The husband has to apply for a policy on his own life. With the life insurance application, he has to submit the MWP addendum/form. The format of the addendum is available on life insurance companies' websites.
The following details need to be provided in the addendum:
- Beneficiary name
- Date of birth
- Benefit share percentage – in case of more than one beneficiary
If all policy-related requirements are met and the addendum is in order, the policy will be issued as an MWP act policy. ‘MWP act policy’ is mentioned on the face of the policy documents by most insurance companies.
- Are there any charges to buy a policy under the MWP Act?
There are no additional charges to be paid for getting a policy issued under the MWP act.
- What benefits are payable to the beneficiaries?
All the benefits are applicable under the policy such as Maturity, Surrender proceeds, Partial Withdrawal, Survival benefits, Paid-Up policy proceeds, and Death benefit proceeds.
- Can the beneficiaries in an MWP policy be changed?
No. Once the policy is issued as an MWP act policy, the original beneficiaries mentioned in the addendum cannot be changed or replaced. This feature protects the interests of the beneficiaries. Even if there is a divorce or separation at a later stage, the husband does not have the right to change the beneficiaries.
- What role does the husband play in the policy?
The husband is the life insured under the policy. He is responsible to make the timely premium payment. However, the benefits will be paid only to the beneficiaries.
- Is the assignment of policy possible?
Most companies do not permit assignment of policy (transfer of ownership) or policy loans for MWP act policies to protect the interests of the beneficiaries.
- Can a policy be brought into the fold of the MWP Act after policy issuance?
A policy has to be issued as an MWP act policy. It cannot be subsequently converted into an MWP act policy.
- Can you have more than one MWP policy?
Yes, you can buy multiple life insurance policies under the MWP act.
- Which plans can be bought under the MWP Act?
Any type of life insurance – term, endowment, money back, ULIP can be purchased under the MWP Act.
- Who should opt for policies under the MWP act?
It is very useful to protect the interests of the wife and children of businessmen, self-employed persons, or salaried people with big loans or liabilities.
People living in joint families can make good use of this act to ensure that in case of their demise the proceeds are paid to the wife and children only and other relatives do not claim for it and cause hurdles in the endorsement.
With an MWP act policy, one can be confident that the benefits will be passed on only to the wife and children and third parties or creditors cannot claim it.
Ajay Sharma, a businessman had taken loans to finance his business.
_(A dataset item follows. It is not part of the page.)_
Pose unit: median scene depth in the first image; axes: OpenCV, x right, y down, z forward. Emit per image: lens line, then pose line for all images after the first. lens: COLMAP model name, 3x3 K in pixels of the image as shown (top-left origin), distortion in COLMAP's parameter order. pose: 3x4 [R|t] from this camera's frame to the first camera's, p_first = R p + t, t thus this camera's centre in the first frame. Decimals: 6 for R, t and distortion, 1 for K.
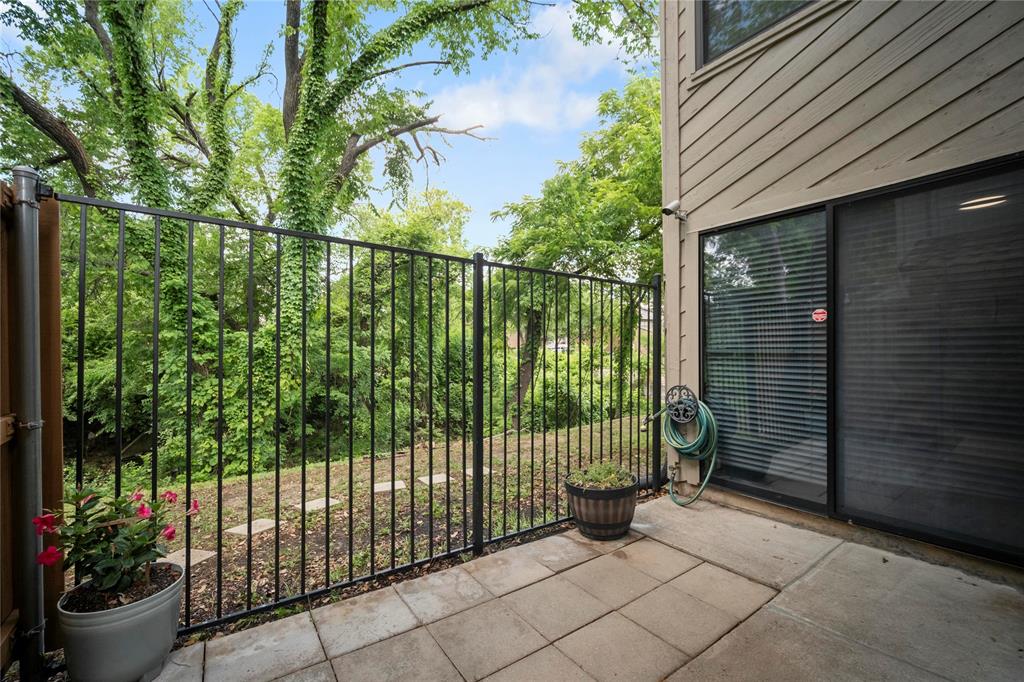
lens RADIAL K [[416.8, 0, 513.1], [0, 416.8, 346.2], [0, 0, 1]] dist [0.001284, 0.000595]
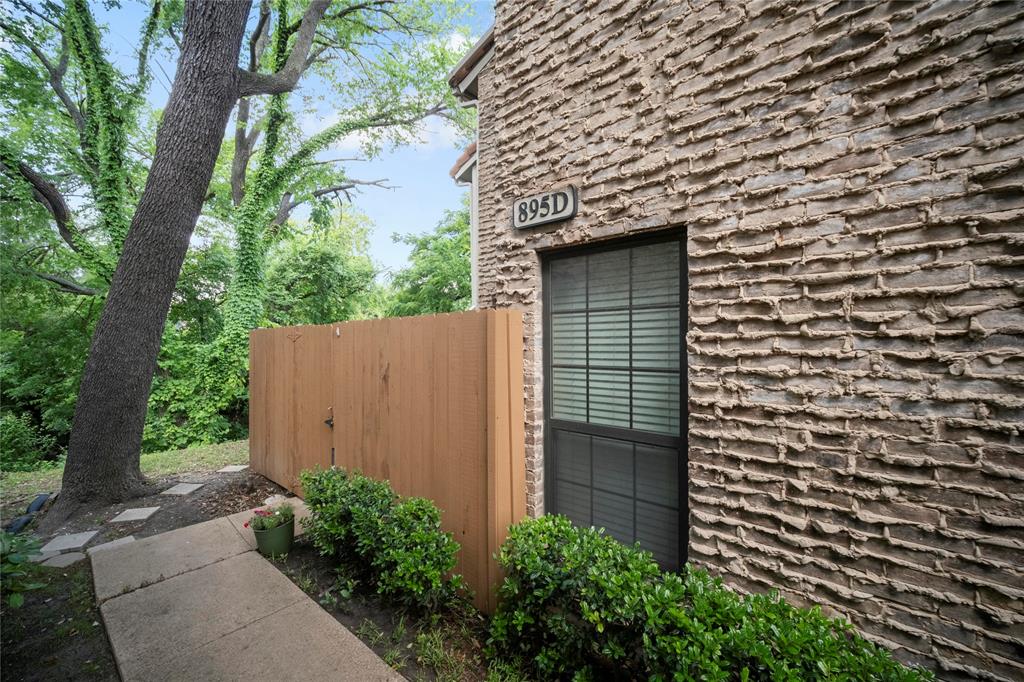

He had also purchased a term insurance policy under the MWP Act 1874. His wife was named as the beneficiary. After Ajay’s sudden demise in an accident, his creditors approached the court seeking their right to use the death benefit proceeds of the term plan to settle their dues. As the policy was issued under the MWP Act, the creditors lost the case and the court ordered that the death benefit is paid to his wife.
The policy cannot be assigned. It cannot be used as collateral for loans. Also, all policy benefits will be payable to the beneficiaries and not to the policyholder.
Taking a policy under the provisions of the MWP act does not involve complex procedures or requirements. Yet the number of such policies is less, mostly due to lack of awareness about this act among the salesforce. With more youth going the self-employment way and the government of India promoting entrepreneurship among the citizens of the country, it is important that more and more people know about the MWP act and uses it to protect the financial interests of their dear ones.